Legacy host-labelled metrics
Still emitted for backward compatibility with existing dashboards:
| Metric | Type | Labels |
|---|---|---|
rpt_rupture_index |
Gauge | host, metric, severity |
rpt_time_to_failure_seconds |
Gauge | host, metric |
rpt_predicted_value |
Gauge | host, metric, horizon |
rpt_confidence |
Gauge | host |
rpt_kpi_stress |
Gauge | host |
rpt_kpi_fatigue |
Gauge | host |
rpt_kpi_healthscore |
Gauge | host |
rpt_actions_total |
Counter | type, tier, outcome |
rpt_ingest_samples_total |
Counter | source |
rpt_memory_bytes |
Gauge | — |
rpt_uptime_seconds |
Gauge | — |
rpt_version_info |
Gauge | version |
Prometheus scrape config
scrape_configs:
- job_name: ruptura-self
scrape_interval: 15s
static_configs:
- targets: ["ruptura:8080"]
metrics_path: /api/v2/metrics
No auth required on /api/v2/metrics.
Useful Grafana queries
# Workloads with Fused Rupture Index above warning threshold
ruptura_kpi{signal="fused_rupture_index"} > 1.5
# Average health score across all workloads
avg(ruptura_kpi{signal="health_score"})
# Most fatigued workloads (top 5)
topk(5, ruptura_kpi{signal="fatigue"})
# Workloads in burnout (fatigue > 0.8)
ruptura_kpi{signal="fatigue"} > 0.8
# Contagion spreading (trending up)
delta(ruptura_kpi{signal="contagion"}[10m]) > 0.1
# Actions fired per hour
rate(rpt_actions_total[1h]) * 3600
# Ingest throughput
rate(rpt_ingest_samples_total[5m])
Recommended alerts
- alert: RupturaDown
expr: absent(rpt_uptime_seconds)
for: 1m
labels:
severity: critical
annotations:
summary: "Ruptura is unreachable — rupture detection offline"

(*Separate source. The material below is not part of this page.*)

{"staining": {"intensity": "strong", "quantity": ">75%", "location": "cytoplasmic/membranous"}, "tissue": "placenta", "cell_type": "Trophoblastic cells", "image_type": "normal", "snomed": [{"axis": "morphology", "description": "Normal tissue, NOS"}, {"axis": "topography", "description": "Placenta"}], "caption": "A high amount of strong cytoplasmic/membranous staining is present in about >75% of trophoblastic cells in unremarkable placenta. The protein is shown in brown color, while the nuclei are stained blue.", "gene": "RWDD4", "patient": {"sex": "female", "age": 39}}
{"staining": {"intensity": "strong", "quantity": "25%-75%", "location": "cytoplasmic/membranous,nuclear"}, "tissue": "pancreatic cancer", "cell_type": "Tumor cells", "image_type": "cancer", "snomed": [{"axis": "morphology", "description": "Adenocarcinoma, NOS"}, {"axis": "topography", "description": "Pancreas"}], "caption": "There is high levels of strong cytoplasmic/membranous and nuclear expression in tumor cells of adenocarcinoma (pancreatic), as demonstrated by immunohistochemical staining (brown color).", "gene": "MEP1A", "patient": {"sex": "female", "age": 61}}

- alert: RupturaHighActionRate
expr: rate(rpt_actions_total{tier="1"}[10m]) * 600 > 3
for: 5m
labels:
severity: warning
annotations:
summary: "Ruptura firing >3 Tier-1 actions per 10 min — verify safety gates"
- alert: RupturaHighMemory
expr: rpt_memory_bytes > 450000000
labels:
severity: warning
annotations:
summary: "Ruptura memory approaching 512MB limit"
The Grafana dashboard
The bundled dashboard (deploy/grafana/dashboards/ruptura_overview.json) includes:
- Panel 1: HealthScore gauge per workload (0–100, green/yellow/red bands)
- Panel 2: Stress + Fatigue time series overlay
- Panel 3: Fused Rupture Index per workload (queries
ruptura_kpi{signal="fused_rupture_index"}) - Panel 4: Pressure + Contagion time series
- Panel 5: Anomaly event annotations
- Panel 6: Throughput Collapse signal
Enable via Helm: --set grafana.dashboards.enabled=true (creates a ConfigMap with grafana_dashboard: "1" label for auto-import).